Reviews

2011 Honda Odyssey Driving Impressions


The Odyssey is frequently listed among the best in vans or given the benchmark label, and while vans are primarily about function the road manners also play a part. We find the Odyssey the most refined of its kind.

Although it is bigger, the 2011 Odyssey is also a bit lighter than its predecessor and has a very minor increase in power from the 3.5-liter V6 with active cylinder management that runs on 3, 4 or 6 cylinders as needed. It's competitive in any school day grand prix, smooth and quite efficient.

Performance is close to the strongest 4-liter offered in Chrysler (and VW Routan) vans but gas mileage from the Honda is better, even though the Chryslers have a 6-speed automatic and most Odysseys are 5-speeds. Toyota's Sienna offers a four-cylinder version that gets the same EPA Combined rating as Odyssey's V6; the Sienna V6 rates 18/24 mpg versus the Odyssey's 18/27 mpg. The Sienna V6 has a power advantage on the Odyssey and feels livelier but isn't as refined or economical.

Odyssey Touring models come with a 6-speed automatic transmission to match other vans. With four gears to get going rather than three in the LX through EX-L models, the heaviest Touring models (more than 200 pounds more than an LX) accelerate the best, don't require as many downshifts on varying conditions and roads, and bump the EPA City rating to 19 mpg (same as the four-cylinder Sienna); the Highway rating is also up one to 28 mpg, but credit also goes to the Touring aerodynamic upgrades.

No Odyssey offers a sport mode for the transmission and we found one is rarely needed or desired. A compact shifter is adjacent the driver's right hand but it limits driver control of the transmission. If you press the button on the side it drops down two gears from top gear, where on long grades (up or down) you may want only one gear down. If you select L it downshifts gears as it slows on its programmed schedule; you don't always know when that will happen. This sometimes brings an unwelcome shove forward, puts more weight on the front wheels in the middle of a corner, or may make the front tires slide a bit on slippery descents like snowy driveways.

Steering feel is light on center and weights up nicely with cornering effort. It's direct without being too quick to respond, gives the driver a feel for what the front tires are doing, and executes a U-turn in a commendable 36.7 feet. Brakes have equally good feel and transmit no jerkiness to passengers, and seem more than adequate; a couple of downhill charges in 100-degree weather didn't faze them at all.
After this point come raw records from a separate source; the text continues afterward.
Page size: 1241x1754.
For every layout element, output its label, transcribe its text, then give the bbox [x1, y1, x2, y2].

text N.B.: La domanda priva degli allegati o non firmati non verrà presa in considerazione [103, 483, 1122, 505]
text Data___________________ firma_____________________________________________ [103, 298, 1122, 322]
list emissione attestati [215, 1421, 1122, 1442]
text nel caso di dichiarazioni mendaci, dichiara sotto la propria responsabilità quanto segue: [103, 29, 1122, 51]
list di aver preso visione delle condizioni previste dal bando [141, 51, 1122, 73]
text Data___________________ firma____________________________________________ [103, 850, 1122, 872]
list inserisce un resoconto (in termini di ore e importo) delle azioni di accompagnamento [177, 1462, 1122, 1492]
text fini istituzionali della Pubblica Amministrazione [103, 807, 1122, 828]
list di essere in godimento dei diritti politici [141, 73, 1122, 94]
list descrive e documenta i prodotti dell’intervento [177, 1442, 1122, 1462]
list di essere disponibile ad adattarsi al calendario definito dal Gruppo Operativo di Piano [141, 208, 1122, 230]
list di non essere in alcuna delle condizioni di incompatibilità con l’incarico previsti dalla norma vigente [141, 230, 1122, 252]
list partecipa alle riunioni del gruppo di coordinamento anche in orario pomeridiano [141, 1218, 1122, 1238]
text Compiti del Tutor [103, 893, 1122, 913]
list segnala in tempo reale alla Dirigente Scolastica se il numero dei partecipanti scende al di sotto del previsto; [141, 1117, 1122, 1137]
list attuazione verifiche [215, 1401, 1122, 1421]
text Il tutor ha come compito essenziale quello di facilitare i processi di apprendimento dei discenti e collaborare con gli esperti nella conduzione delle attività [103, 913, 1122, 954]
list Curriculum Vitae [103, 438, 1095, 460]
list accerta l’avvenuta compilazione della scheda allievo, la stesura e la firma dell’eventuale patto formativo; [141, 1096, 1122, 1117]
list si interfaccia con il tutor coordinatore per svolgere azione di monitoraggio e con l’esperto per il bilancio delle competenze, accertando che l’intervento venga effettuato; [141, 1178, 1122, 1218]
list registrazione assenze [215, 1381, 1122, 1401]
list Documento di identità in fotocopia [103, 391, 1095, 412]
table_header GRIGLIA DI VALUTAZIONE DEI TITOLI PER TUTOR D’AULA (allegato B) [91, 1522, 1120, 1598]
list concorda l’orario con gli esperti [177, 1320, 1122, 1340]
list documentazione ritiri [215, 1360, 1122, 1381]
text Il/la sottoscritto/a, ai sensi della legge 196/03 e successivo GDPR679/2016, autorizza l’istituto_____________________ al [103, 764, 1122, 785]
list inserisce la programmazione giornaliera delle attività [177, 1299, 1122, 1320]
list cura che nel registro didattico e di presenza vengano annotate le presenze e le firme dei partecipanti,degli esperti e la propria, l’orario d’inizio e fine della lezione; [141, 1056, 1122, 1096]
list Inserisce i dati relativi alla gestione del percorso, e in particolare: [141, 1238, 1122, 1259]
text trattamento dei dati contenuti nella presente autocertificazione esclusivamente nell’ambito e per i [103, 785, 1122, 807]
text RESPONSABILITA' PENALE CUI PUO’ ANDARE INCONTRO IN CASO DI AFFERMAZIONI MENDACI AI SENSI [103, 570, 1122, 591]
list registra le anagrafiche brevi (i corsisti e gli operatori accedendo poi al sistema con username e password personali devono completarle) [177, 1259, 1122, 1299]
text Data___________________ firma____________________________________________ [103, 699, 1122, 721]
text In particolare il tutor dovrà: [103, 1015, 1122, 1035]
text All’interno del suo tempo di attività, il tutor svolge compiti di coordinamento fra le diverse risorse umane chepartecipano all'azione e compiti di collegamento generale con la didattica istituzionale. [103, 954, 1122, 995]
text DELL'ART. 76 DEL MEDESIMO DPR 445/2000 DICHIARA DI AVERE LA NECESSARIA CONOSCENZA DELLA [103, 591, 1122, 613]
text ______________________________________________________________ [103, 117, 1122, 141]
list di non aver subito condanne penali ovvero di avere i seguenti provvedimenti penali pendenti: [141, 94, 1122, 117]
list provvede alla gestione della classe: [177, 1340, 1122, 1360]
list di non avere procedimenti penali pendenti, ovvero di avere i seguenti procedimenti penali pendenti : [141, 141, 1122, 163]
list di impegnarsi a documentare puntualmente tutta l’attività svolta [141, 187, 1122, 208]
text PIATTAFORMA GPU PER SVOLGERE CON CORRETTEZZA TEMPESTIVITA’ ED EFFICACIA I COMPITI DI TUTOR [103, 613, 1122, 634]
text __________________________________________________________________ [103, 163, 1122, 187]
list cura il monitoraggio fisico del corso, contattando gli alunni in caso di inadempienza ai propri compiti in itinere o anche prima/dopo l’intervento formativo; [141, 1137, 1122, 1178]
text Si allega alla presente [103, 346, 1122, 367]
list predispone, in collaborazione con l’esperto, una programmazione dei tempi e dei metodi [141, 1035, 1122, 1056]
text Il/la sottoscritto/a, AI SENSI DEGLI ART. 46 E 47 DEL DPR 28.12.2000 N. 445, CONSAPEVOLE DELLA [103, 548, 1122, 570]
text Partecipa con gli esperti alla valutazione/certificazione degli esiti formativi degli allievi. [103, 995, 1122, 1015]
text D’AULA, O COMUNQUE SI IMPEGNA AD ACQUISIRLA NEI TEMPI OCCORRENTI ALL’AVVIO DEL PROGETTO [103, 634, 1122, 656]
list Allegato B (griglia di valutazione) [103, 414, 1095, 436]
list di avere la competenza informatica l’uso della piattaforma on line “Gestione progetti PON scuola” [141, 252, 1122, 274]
That said, we'd want to have brakes on any trailer more than 750 pounds, less if the van is fully loaded.

Van drivers rarely consider them sporty but there is a reason driving schools use minivans rather than SUVs for teaching laps on racetracks: more of the weight is closer to the ground in a van than in an SUV, and that makes the vans inherently more stable. Most vans handle better than anyone expects, and the Odyssey is no exception.

No van is tuned for sports-car handling but that didn't stop us from trying sports car roads and parking-lot autocross courses where the Odyssey handles like a heavy, front-wheel drive sedan: stable, predictable, secure and all those other adjectives new parents love. The electronic stability system is very well tuned and not invasive; on the one occasion we managed to reach the limit it gently and quietly put things back on the ideal course.

Odyssey rides much like a big car too, soaking up bumps admirably whether we had two occupants or six adults spread across three rows. In back-to-back drives, the Sienna felt like it was stiffer but had a lot more rubber in suspension attachment points, leaving the driver feeling a bit less connected and the passengers moving about a bit more. It's not a substantial difference, but if there's a more refined van than the Odyssey Touring we don't know about it.

The Odyssey does not offer all-wheel drive like some minivans but we consider that a non-issue in any but mountainous areas with lots of snow. We'd rather spend a percentage of the price premium on a set of dedicated winter tires.

Vibration and noise play a big part in refinement, and fatigue for occupants, so all Odysseys come with active noise cancellation and active engine mounts to minimize both. The Odyssey Touring uses a laminated windshield to quell noise, so we found it interesting that with the radio off at interstate speeds front seat passengers heard wind noise from the area around the wiper blades. In the middle row any noise comes from the leading edge of the sliding door, and in the third row it comes from the rear tires. We found it is easy to carry on a conversation at normal levels and any radio, video, or chatter will drown out the wind or road noise.